The hearing centered around the US-funded Dawood Military Hospital in Afghanistan. It’s hardly a household name stateside, but evidence of the “Auschwitz-type” conditions, as one lawmaker put it, and allegations that US military commanders covered it up to put a better face on the Afghan war have caused a firestorm of controversy.
The medical care of patients at the hospital includes “some of the most horrific, horrendous things I’ve ever seen,” raged Rep. Jason Chaffetz (R) of Utah, who chairs the House Oversight and Government Reform’s Subcommittee on National Security, Homeland Defense, and Foreign Operations. “Allowing surgery to go on without anesthetics, gangrene, open wounds that aren’t being dressed.”
Afghan hospital staffers reportedly demanded bribes in order to treat patients, which included Afghan soldiers fighting alongside US troops in the war.
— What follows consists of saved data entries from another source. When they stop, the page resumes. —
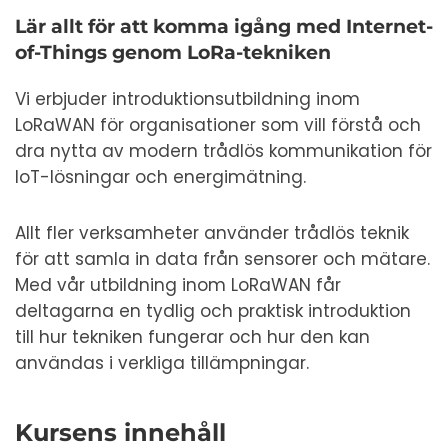
Lär allt för att komma igång med Internet-
of-Things genom LoRa-tekniken
Vi erbjuder introduktionsutbildning inom
LoRaWAN för organisationer som vill förstå och
dra nytta av modern trådlös kommunikation för
IoT-lösningar och energimätning.
Allt fler verksamheter använder trådlös teknik
för att samla in data från sensorer och mätare.
Med vår utbildning inom LoRaWAN får
deltagarna en tydlig och praktisk introduktion
till hur tekniken fungerar och hur den kan
användas i verkliga tillämpningar.
Kursens innehåll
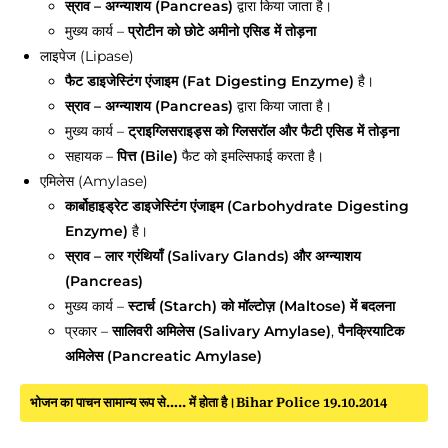
स्राव – अग्न्याशय (Pancreas)
द्वारा किया जाता है।
मुख्य कार्य –
प्रोटीन को छोटे अमीनो एसिड में तोड़ना
लाइपेज (Lipase)
फैट डाइजेस्टिंग एंजाइम (Fat Digesting Enzyme)
है।
स्राव – अग्न्याशय (Pancreas)
द्वारा किया जाता है।
मुख्य कार्य –
ट्राइग्लिसराइड्स को ग्लिसरॉल और फैटी एसिड में तोड़ना
सहायक –
पित्त (Bile)
फैट को इमल्सिफाई करता है।
एमिलेस (Amylase)
कार्बोहाइड्रेट डाइजेस्टिंग एंजाइम (Carbohydrate Digesting
Enzyme)
है।
स्राव – लार ग्रंथियाँ (Salivary Glands) और अग्न्याशय
(Pancreas)
मुख्य कार्य –
स्टार्च (Starch) को मॉल्टोज़ (Maltose) में बदलना
प्रकार –
सालिवरी अमिलेस (Salivary Amylase)
,
पैनक्रियाटिक
अमिलेस (Pancreatic Amylase)
भोजन का पाचन सामान्य रूप से….. में होता है।Bihar Police 19.10.2014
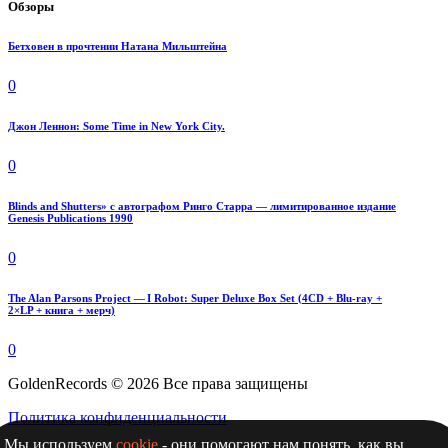
Обзоры
Бетховен в прочтении Натана Мильштейна
0
Джон Леннон: Some Time in New York City.
0
Blinds and Shutters» с автографом Ринго Старра — лимитированное издание
Genesis Publications 1990
0
The Alan Parsons Project — I Robot: Super Deluxe Box Set (4CD + Blu-ray +
2×LP + книга + мерч)
0
GoldenRecords © 2026 Все права защищены
Политика конфиденциальности
Мы используем
cookie
- они помогают нам понять, как вы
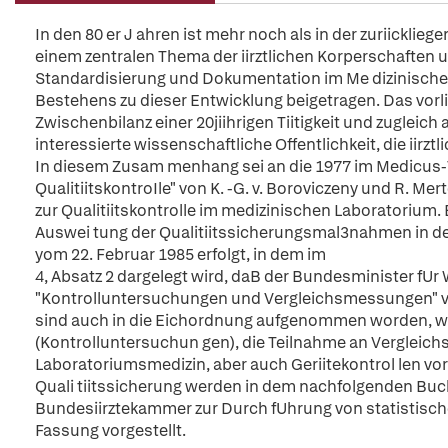
In den 80 er J ahren ist mehr noch als in der zuriicklie
einem zentralen Thema der iirztlichen Korperschaften u
Standardisierung und Dokumentation im Me dizinische
Bestehens zu dieser Entwicklung beigetragen. Das vorli
Zwischenbilanz einer 20jiihrigen Tiitigkeit und zugleic
interessierte wissenschaftliche Offentlichkeit, die iir
In diesem Zusam menhang sei an die 1977 im Medicus-V
QualitiitskontroIle" von K. -G. v. Boroviczeny und R. M
zur Qualitiitskontrolle im medizinischen Laboratorium.
Auswei tung der Qualitiitssicherungsmal3nahmen in de
yom 22. Februar 1985 erfolgt, in dem im
4, Absatz 2 dargelegt wird, daB der Bundesminister fU
"Kontrolluntersuchungen und Vergleichsmessungen" v
sind auch in die Eichordnung aufgenommen worden, wobe
(Kontrolluntersuchun gen), die Teilnahme an Vergleic
Laboratoriumsmedizin, aber auch Geriitekontrol len v
Quali tiitssicherung werden in dem nachfolgenden Buch 
Bundesiirztekammer zur Durch fUhrung von statistischen 
Fassung vorgestellt.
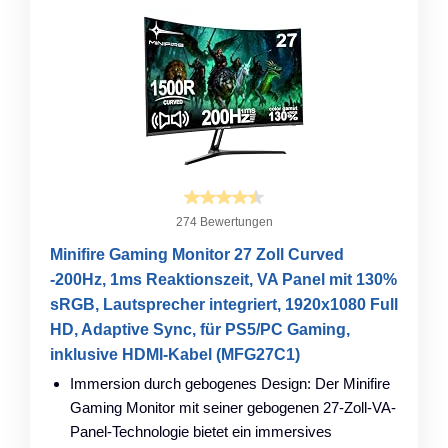
274 Bewertungen
Minifire Gaming Monitor 27 Zoll Curved
-200Hz, 1ms Reaktionszeit, VA Panel mit 130%
sRGB, Lautsprecher integriert, 1920x1080 Full
HD, Adaptive Sync, für PS5/PC Gaming,
inklusive HDMI-Kabel (MFG27C1)
Immersion durch gebogenes Design: Der Minifire
Gaming Monitor mit seiner gebogenen 27-Zoll-VA-
Panel-Technologie bietet ein immersives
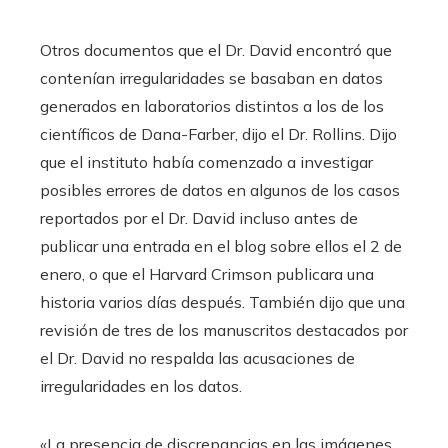
Otros documentos que el Dr. David encontró que
contenían irregularidades se basaban en datos
generados en laboratorios distintos a los de los
científicos de Dana-Farber, dijo el Dr. Rollins. Dijo
que el instituto había comenzado a investigar
posibles errores de datos en algunos de los casos
reportados por el Dr. David incluso antes de
publicar una entrada en el blog sobre ellos el 2 de
enero, o que el Harvard Crimson publicara una
historia varios días después. También dijo que una
revisión de tres de los manuscritos destacados por
el Dr. David no respalda las acusaciones de
irregularidades en los datos.
«La presencia de discrepancias en las imágenes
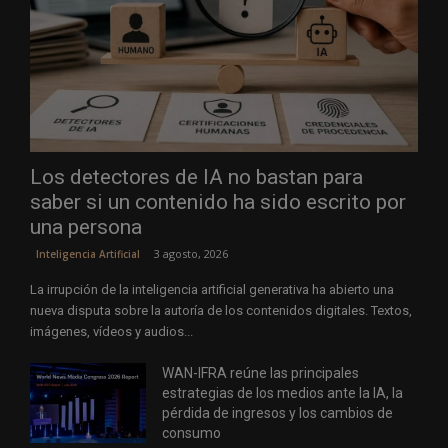
Los detectores de IA no bastan para
saber si un contenido ha sido escrito por
una persona
3 agosto, 2026
Inteligencia Artificial
La irrupción de la inteligencia artificial generativa ha abierto una
nueva disputa sobre la autoría de los contenidos digitales. Textos,
imágenes, vídeos y audios...
WAN-IFRA reúne las principales
estrategias de los medios ante la IA, la
pérdida de ingresos y los cambios de
consumo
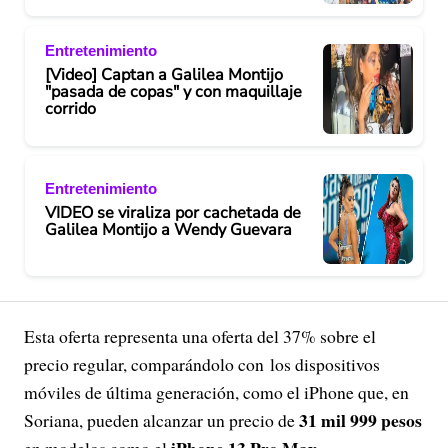
Entretenimiento
[Video] Captan a Galilea Montijo
"pasada de copas" y con maquillaje
corrido
Entretenimiento
VIDEO se viraliza por cachetada de
Galilea Montijo a Wendy Guevara
Esta oferta representa una oferta del 37% sobre el
precio regular, comparándolo con los dispositivos
móviles de última generación, como el iPhone que, en
31 mil 999 pesos
Soriana, pueden alcanzar un precio de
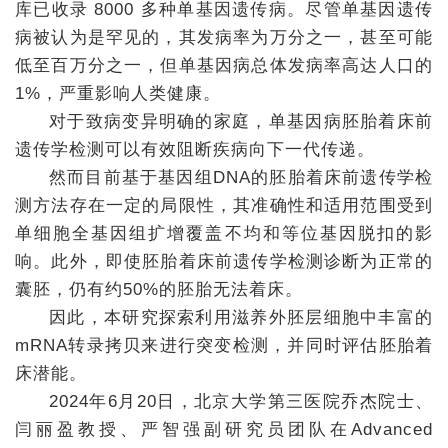
库已收录 8000 多种单基因遗传病。尽管单基因遗传
病被认为是罕见的，其发病率为万分之一，甚至可能
+
低至百万分之一，但单基因病总体发病率高达人口的
1%，严重影响人类健康。
对于致病变异明确的家庭，单基因病胚胎着床前
遗传学检测可以有效阻断疾病向下一代传递。
然而目前基于基因组DNA的胚胎着床前遗传学检
+
测方法存在一定的局限性，其准确性和适用范围受到
单细胞全基因组扩增覆盖不均和等位基因脱扣的影
响。此外，即使胚胎着床前遗传学检测诊断为正常的
囊胚，仍有约50%的胚胎无法着床。
因此，本研究探索利用滋养外胚层细胞中丰富的
+
mRNA转录拷贝来进行突变检测，并同时评估胚胎着
床潜能。
2024年6月20日，北京大学第三医院乔杰院士、
闫丽盈教授、严智强副研究员团队在Advanced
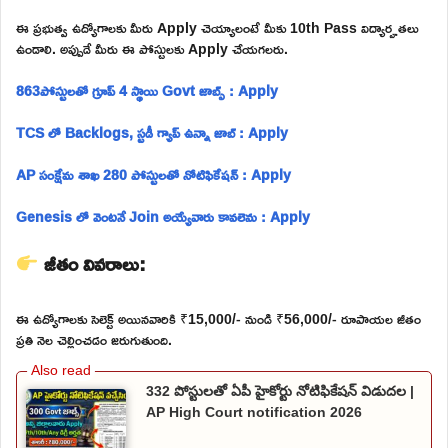
ఈ ప్రభుత్వ ఉద్యోగాలకు మీరు Apply చెయ్యాలంటే మీకు 10th Pass విద్యార్హతలు
ఉండాలి. అప్పుడే మీరు ఈ పోస్టులకు Apply చేయగలరు.
863పోస్టులతో గ్రూప్ 4 స్థాయి Govt జాబ్స్ : Apply
TCS లో Backlogs, స్టడీ గ్యాప్ ఉన్నా జాబ్ : Apply
AP సంక్షేమ శాఖ 280 పోస్టులతో నోటిఫికేషన్ : Apply
Genesis లో వెంటనే Join అయ్యేవారు కావలెను : Apply
జీతం వివరాలు:
ఈ ఉద్యోగాలకు సెలెక్ట్ అయినవారికి ₹15,000/- నుండి ₹56,000/- రూపాయల జీతం
ప్రతి నెల చెల్లించడం జరుగుతుంది.
332 పోస్టులతో ఏపీ హైకోర్టు నోటిఫికేషన్ విడుదల |
AP High Court notification 2026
If staffers were denied payments by the families, the patients did not receive care.
Representative Chaffetz leveled yet another grave charge: “That there was an effort to not allow the inspector general to get in there because the generals and others on the ground really wanted a positive story coming out of Afghanistan, rather than solving the problem.”
This was the testimony of two retired colonels Tuesday. “What this hearing should be about are attempts to over-control the message,” said retired Army Col. Gerald Carozza, Jr., who was chief of legal development assisting the Afghan Army and Defense Ministry. “It is about some leadership that puts the best foot forward and relies on the hard-built reputation earned by the military.”
But that was a reputation that was misused, says another officer who charged that a top US commander, Lt. Gen. William Caldwell, sought to conceal revelations surrounding the hospital rather than launching an investigation.
Lt. Gen. Caldwell, who headed the training mission in Afghanistan, “was visibly upset” about the possibility of a US military inquiry into the hospital, says Col. Mark Fassi, then-inspector general for the training command. “His first response to me was, ‘How could we make that request with the election coming?' ” he told the subcommittee.
The US military is currently investigating allegations against Caldwell, who was not invited to testify at the hearing. A spokesman for Caldwell says he would “welcome the opportunity to respond to any inquiry” and that “all allegations will be proven false.”
It is not the first time that US military commanders have been accused of painting a too-rosy picture of the US war effort.
In a military journal article published in February, Lt. Col. Daniel Davis argued that not only is the war in Afghanistan not going well, but also that his fellow US military officers – whether due to a misguided “can do” spirit or a fear of repercussions within their chains of command – are misleading the American people.
This apparent lack of candor, in turn, is creating what Davis called a “credibility gap,” making it impossible to allow US citizens and lawmakers to “decide if the risk to blood and treasure” inherent in America’s wars is “worth it.”
Citing a 2011 report by an Afghan organization, Davis charged that US military assessments routinely differ from those of other international military forces in the country and are “solely intended to influence American and European public opinion ahead of the withdrawal.” He added, “I’m hardly the only one who has noted the discrepancy between official statements and the truth on the ground.”
Pentagon officials say that there have been positive developments in the wake of discoveries of patient mistreatment at Dawood, “I would point out that some of the problems we saw at the hospital have in fact been resolved, corrective measures have been taken, and patient care was improved as a result,” Pentagon Press Secretary George Little told reporters Tuesday.
Col. Schuyler Geller, the former Command Surgeon of the NATO Training Mission in Afghanistan who also testified at the hearing, confided to lawmakers that he’s not so sure about that.
Doctors and nurses who committed "unspeakable" acts still "walk the halls of the hospital,” he said, “unrepentant, unscathed, and unprosecuted."